===== Supplied data =====

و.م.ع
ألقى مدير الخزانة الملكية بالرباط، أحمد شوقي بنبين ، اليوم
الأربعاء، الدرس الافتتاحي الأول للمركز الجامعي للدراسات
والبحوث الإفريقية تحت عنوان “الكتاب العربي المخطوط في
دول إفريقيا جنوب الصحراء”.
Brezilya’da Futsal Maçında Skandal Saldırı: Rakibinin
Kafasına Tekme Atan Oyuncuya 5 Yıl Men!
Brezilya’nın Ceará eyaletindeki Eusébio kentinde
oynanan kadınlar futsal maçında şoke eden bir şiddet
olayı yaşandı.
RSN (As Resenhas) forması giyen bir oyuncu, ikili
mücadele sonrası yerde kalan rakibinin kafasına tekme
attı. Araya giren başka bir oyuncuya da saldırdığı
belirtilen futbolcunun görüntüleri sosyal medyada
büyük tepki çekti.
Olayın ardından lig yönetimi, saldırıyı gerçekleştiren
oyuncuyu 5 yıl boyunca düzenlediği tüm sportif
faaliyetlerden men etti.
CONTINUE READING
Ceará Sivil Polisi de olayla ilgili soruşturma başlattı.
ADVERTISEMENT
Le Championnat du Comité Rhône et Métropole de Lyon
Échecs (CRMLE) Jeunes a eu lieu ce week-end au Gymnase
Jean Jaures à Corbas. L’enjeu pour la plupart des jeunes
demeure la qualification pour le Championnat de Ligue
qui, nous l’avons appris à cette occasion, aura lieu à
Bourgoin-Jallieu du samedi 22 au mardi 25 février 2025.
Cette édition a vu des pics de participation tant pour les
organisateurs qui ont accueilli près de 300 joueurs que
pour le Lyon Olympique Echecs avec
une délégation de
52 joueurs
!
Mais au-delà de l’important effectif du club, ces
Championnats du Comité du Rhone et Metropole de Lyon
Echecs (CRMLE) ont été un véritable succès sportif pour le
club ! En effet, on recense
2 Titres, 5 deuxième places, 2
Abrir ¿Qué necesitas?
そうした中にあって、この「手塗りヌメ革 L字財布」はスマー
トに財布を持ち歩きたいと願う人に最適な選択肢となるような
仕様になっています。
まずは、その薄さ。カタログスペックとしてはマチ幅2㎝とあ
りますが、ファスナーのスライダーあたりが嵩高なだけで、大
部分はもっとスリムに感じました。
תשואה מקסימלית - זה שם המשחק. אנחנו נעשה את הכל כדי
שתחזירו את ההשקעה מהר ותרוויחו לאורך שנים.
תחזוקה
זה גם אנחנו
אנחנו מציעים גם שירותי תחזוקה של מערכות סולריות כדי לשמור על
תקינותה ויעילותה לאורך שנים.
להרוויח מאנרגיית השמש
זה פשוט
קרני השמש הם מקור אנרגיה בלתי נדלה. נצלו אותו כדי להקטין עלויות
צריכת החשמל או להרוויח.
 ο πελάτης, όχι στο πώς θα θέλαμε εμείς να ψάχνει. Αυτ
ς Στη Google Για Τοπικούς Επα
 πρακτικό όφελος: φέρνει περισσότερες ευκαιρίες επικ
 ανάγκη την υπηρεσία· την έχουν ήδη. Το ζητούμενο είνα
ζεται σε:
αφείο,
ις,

=====

Goal of the exercise: Copy every line of text from the entries above without any change, keeping the original line breaks.

Answer section:
و.م.ع
ألقى مدير الخزانة الملكية بالرباط، أحمد شوقي بنبين ، اليوم
الأربعاء، الدرس الافتتاحي الأول للمركز الجامعي للدراسات
والبحوث الإفريقية تحت عنوان “الكتاب العربي المخطوط في
دول إفريقيا جنوب الصحراء”.
Brezilya’da Futsal Maçında Skandal Saldırı: Rakibinin
Kafasına Tekme Atan Oyuncuya 5 Yıl Men!
Brezilya’nın Ceará eyaletindeki Eusébio kentinde
oynanan kadınlar futsal maçında şoke eden bir şiddet
olayı yaşandı.
RSN (As Resenhas) forması giyen bir oyuncu, ikili
mücadele sonrası yerde kalan rakibinin kafasına tekme
attı. Araya giren başka bir oyuncuya da saldırdığı
belirtilen futbolcunun görüntüleri sosyal medyada
büyük tepki çekti.
Olayın ardından lig yönetimi, saldırıyı gerçekleştiren
oyuncuyu 5 yıl boyunca düzenlediği tüm sportif
faaliyetlerden men etti.
CONTINUE READING
Ceará Sivil Polisi de olayla ilgili soruşturma başlattı.
ADVERTISEMENT
Le Championnat du Comité Rhône et Métropole de Lyon
Échecs (CRMLE) Jeunes a eu lieu ce week-end au Gymnase
Jean Jaures à Corbas. L’enjeu pour la plupart des jeunes
demeure la qualification pour le Championnat de Ligue
qui, nous l’avons appris à cette occasion, aura lieu à
Bourgoin-Jallieu du samedi 22 au mardi 25 février 2025.
Cette édition a vu des pics de participation tant pour les
organisateurs qui ont accueilli près de 300 joueurs que
pour le Lyon Olympique Echecs avec
une délégation de
52 joueurs
!
Mais au-delà de l’important effectif du club, ces
Championnats du Comité du Rhone et Metropole de Lyon
Echecs (CRMLE) ont été un véritable succès sportif pour le
club ! En effet, on recense
2 Titres, 5 deuxième places, 2
Abrir ¿Qué necesitas?
そうした中にあって、この「手塗りヌメ革 L字財布」はスマー
トに財布を持ち歩きたいと願う人に最適な選択肢となるような
仕様になっています。
まずは、その薄さ。カタログスペックとしてはマチ幅2㎝とあ
りますが、ファスナーのスライダーあたりが嵩高なだけで、大
部分はもっとスリムに感じました。
תשואה מקסימלית - זה שם המשחק. אנחנו נעשה את הכל כדי
שתחזירו את ההשקעה מהר ותרוויחו לאורך שנים.
תחזוקה
זה גם אנחנו
אנחנו מציעים גם שירותי תחזוקה של מערכות סולריות כדי לשמור על
תקינותה ויעילותה לאורך שנים.
להרוויח מאנרגיית השמש
זה פשוט
קרני השמש הם מקור אנרגיה בלתי נדלה. נצלו אותו כדי להקטין עלויות
צריכת החשמל או להרוויח.
 ο πελάτης, όχι στο πώς θα θέλαμε εμείς να ψάχνει. Αυτ
ς Στη Google Για Τοπικούς Επα
 πρακτικό όφελος: φέρνει περισσότερες ευκαιρίες επικ
 ανάγκη την υπηρεσία· την έχουν ήδη. Το ζητούμενο είνα
ζεται σε:
αφείο,
ις,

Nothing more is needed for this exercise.